This presentation will introduce BASIRA, a powerful web-based open access database of depictions of books and other textual documents in the figurative arts between approximately 1300 to 1600 CE. Redeveloped at SIMS with support from the Samuel H. Kress Foundation and a private donor, the database has been evolving privately over nearly a decade. The new, open access search interface was officially unveiled to the public at the 16th annual Schoenberg Symposium for Manuscript Studies in the Digital Age in November 2023.
The constantly growing dataset allows users to discover, query, and view over 3,000 depictions of late medieval and early modern documents drawn from artworks found across Europe and North America. Many aspects of a depiction can be explored, from details of binding construction, fastenings, and bookmarks, to the iconographic and cultural context of the work of art, to the particular way in which actions are being performed with the book, and by whom. Is a book being read or sung from, displayed, gifted, received, trodden, or something else? Is it open to pages showing text or illustrations, and if so, what is the content?
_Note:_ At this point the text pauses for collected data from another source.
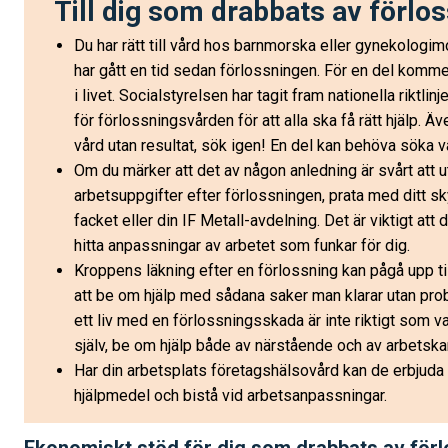
Till dig som drabbats av förlo
Du har rätt till vård hos barnmorska eller gynekologi
har gått en tid sedan förlossningen. För en del komm
i livet. Socialstyrelsen har tagit fram nationella riktli
för förlossningsvården för att alla ska få rätt hjälp. Ä
vård utan resultat, sök igen! En del kan behöva söka v
Om du märker att det av någon anledning är svårt att u
arbetsuppgifter efter förlossningen, prata med ditt 
facket eller din IF Metall-avdelning. Det är viktigt att d
hitta anpassningar av arbetet som funkar för dig.
Kroppens läkning efter en förlossning kan pågå upp till
att be om hjälp med sådana saker man klarar utan prob
ett liv med en förlossningsskada är inte riktigt som va
själv, be om hjälp både av närstående och av arbetska
Har din arbetsplats företagshälsovård kan de erbjuda
hjälpmedel och bistå vid arbetsanpassningar.
Ekonomiskt stöd för dig som drabbats av för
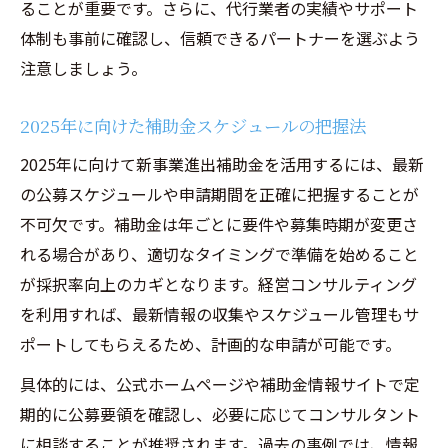
ることが重要です。さらに、代行業者の実績やサポート
体制も事前に確認し、信頼できるパートナーを選ぶよう
注意しましょう。
2025年に向けた補助金スケジュールの把握法
2025年に向けて新事業進出補助金を活用するには、最新
の公募スケジュールや申請期間を正確に把握することが
不可欠です。補助金は年ごとに要件や募集時期が変更さ
れる場合があり、適切なタイミングで準備を始めること
が採択率向上のカギとなります。経営コンサルティング
を利用すれば、最新情報の収集やスケジュール管理もサ
ポートしてもらえるため、計画的な申請が可能です。
具体的には、公式ホームページや補助金情報サイトで定
期的に公募要領を確認し、必要に応じてコンサルタント
に相談することが推奨されます。過去の事例では、情報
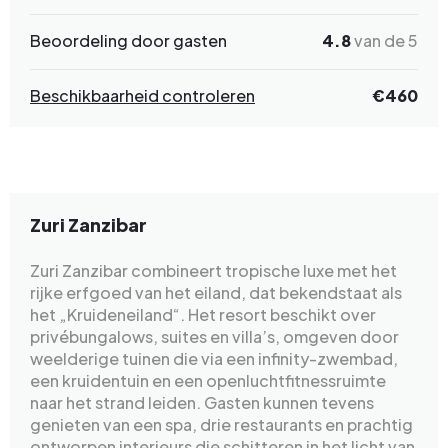
Beoordeling door gasten
4.8
van de 5
Beschikbaarheid controleren
€460
Zuri Zanzibar
Zuri Zanzibar combineert tropische luxe met het
rijke erfgoed van het eiland, dat bekendstaat als
het „Kruideneiland“. Het resort beschikt over
privébungalows, suites en villa’s, omgeven door
weelderige tuinen die via een infinity-zwembad,
een kruidentuin en een openluchtfitnessruimte
naar het strand leiden. Gasten kunnen tevens
genieten van een spa, drie restaurants en prachtig
ontworpen interieurs die schitteren in het licht van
What is the gender of the reader and their social status? Are they perusing with an index finger, or roughly handling with a thumb? Entries in the database are accompanied by detailed imagery, often taken on-site by members of the project team.
As an interdisciplinary resource, BASIRA will be of interest to historians of visual art, music, religion, literature, private life and gender, as well as museum and heritage professionals, book conservators, and members of the general public.